The remaining percentage may still be big considering there are over seven billion people in the world, but access to information, albeit delayed, is still possible. However, during a health crisis that affects the whole human population—even animals, the speed and accuracy of information is worth more than anything.

COVID-19 and the Information Age

Late Harvard sociologist Daniel Bell predicted that there would soon be a society driven by information that will replace the current industry-driven society. The sociologist foresaw a time when experts in the science driving domestic and foreign policy, manufacturing becomes more computer-aided rather than human-aided, and information being the driving force of society rather than the raw power of the muscle.

Bell predicted that the foreseen state of society would become a reality by about the year 2020. It all came into a clear picture when the first hurdle of the information age arrived—the coronavirus pandemic. Considered as the age’s first test, the drivers of society—experts and citizens alike, took on the challenge through keeping themselves informed, using gained information to protect themselves, and spreading information to keep other people aware.

For information society thinkers with more power than the regular information age individual, they use the power of information to mold policies and decisions that drive societies either down or up.

The current health crisis tested the will of information society and showcased how the power of information can save lives. Society works with digital technology platforms such as the internet to disseminate information as quickly and as accurately as possible. We’ve mentioned before that times like this are when the accuracy of information is as valuable as saving a life.

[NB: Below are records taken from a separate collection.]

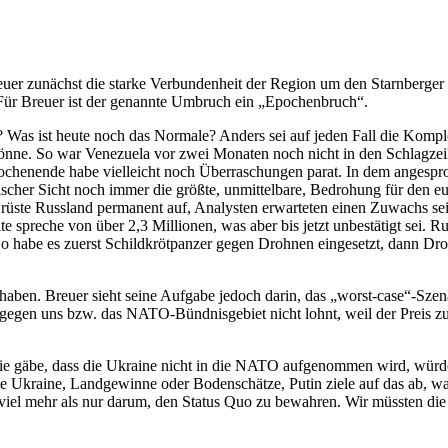
uer zunächst die starke Verbundenheit der Region um den Starnberger
 Für Breuer ist der genannte Umbruch ein „Epochenbruch“.
? Was ist heute noch das Normale? Anders sei auf jeden Fall die Komple
n könne. So war Venezuela vor zwei Monaten noch nicht in den Schlagz
henende habe vielleicht noch Überraschungen parat. In dem angesproc
scher Sicht noch immer die größte, unmittelbare, Bedrohung für den eu
rüste Russland permanent auf, Analysten erwarteten einen Zuwachs seine
te spreche von über 2,3 Millionen, was aber bis jetzt unbestätigt sei. R
n. So habe es zuerst Schildkrötpanzer gegen Drohnen eingesetzt, dann
haben. Breuer sieht seine Aufgabe jedoch darin, das „worst-case“-Szen
ff gegen uns bzw. das NATO-Bündnisgebiet nicht lohnt, weil der Preis
e gäbe, dass die Ukraine nicht in die NATO aufgenommen wird, würde 
 die Ukraine, Landgewinne oder Bodenschätze, Putin ziele auf das ab, 
iel mehr als nur darum, den Status Quo zu bewahren. Wir müssten die 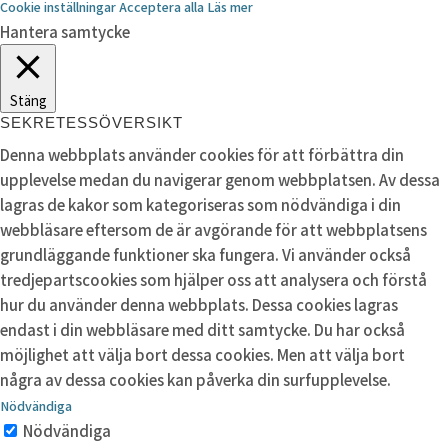
Cookie inställningar
Acceptera alla
Läs mer
Hantera samtycke
Stäng
SEKRETESSÖVERSIKT
Denna webbplats använder cookies för att förbättra din
upplevelse medan du navigerar genom webbplatsen. Av dessa
lagras de kakor som kategoriseras som nödvändiga i din
webbläsare eftersom de är avgörande för att webbplatsens
grundläggande funktioner ska fungera. Vi använder också
tredjepartscookies som hjälper oss att analysera och förstå
hur du använder denna webbplats. Dessa cookies lagras
endast i din webbläsare med ditt samtycke. Du har också
möjlighet att välja bort dessa cookies. Men att välja bort
några av dessa cookies kan påverka din surfupplevelse.
Nödvändiga
Nödvändiga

How digital technology and the information society works

technology

Think about people with adequate access to the internet who can read, look up, and easily verify the information they read and communicate with other people. This is especially vital when staying informed with the right data can save more than a single human from the currently incurable COVID-19.

People are also given access to the development of probable vaccines and other measures against the virus. They are kept up to date on what’s going on in the process of coming up with vaccines and drug testing that can eliminate the virus from its current throne—a virus that keeps everyone apart, inside their homes, and uncertain of what’s coming next.

To people holed up inside their homes, digital technology during the information age helps them stay up to date with the status of their loved ones, lets them work without having to be in the office, and helps them keep up with what’s going on outside their homes without ever having to go out.

Authorities are given a platform by digital technology to provide accurate and helpful information—the type of information deserved by citizens. It’s on the same authorities to make the information as accessible as possible—this may mean using non-digital platforms to allow individuals without access to those still able to receive information.

However, the prominence of digital technology in a society driven by information isn’t all rainbows and smiles. It also opens both people and organizations to malicious attacks or access to their private information. The coupling of easy access and information doesn’t work perfectly, especially when digital adversaries coexist with the two.

Is there a way to safeguard the sea of information?

Safeguarding information in the digital age will depend on individuals or groups that created or own the information in question. It’s inevitable for there to be malicious persons or organizations that want access to private information.

Malicious attacks have been around much longer than the information age. Making it a problem that has been around way before the information became accessible to everyone through the advent of digital technology.

Keeping private information the way it should be won’t be a walk in the park when over half of the world has access to resources that can give them a chance to take whatever information they need. Protective measures should be put up to ensure this data isn’t misused by those who want to take advantage of it.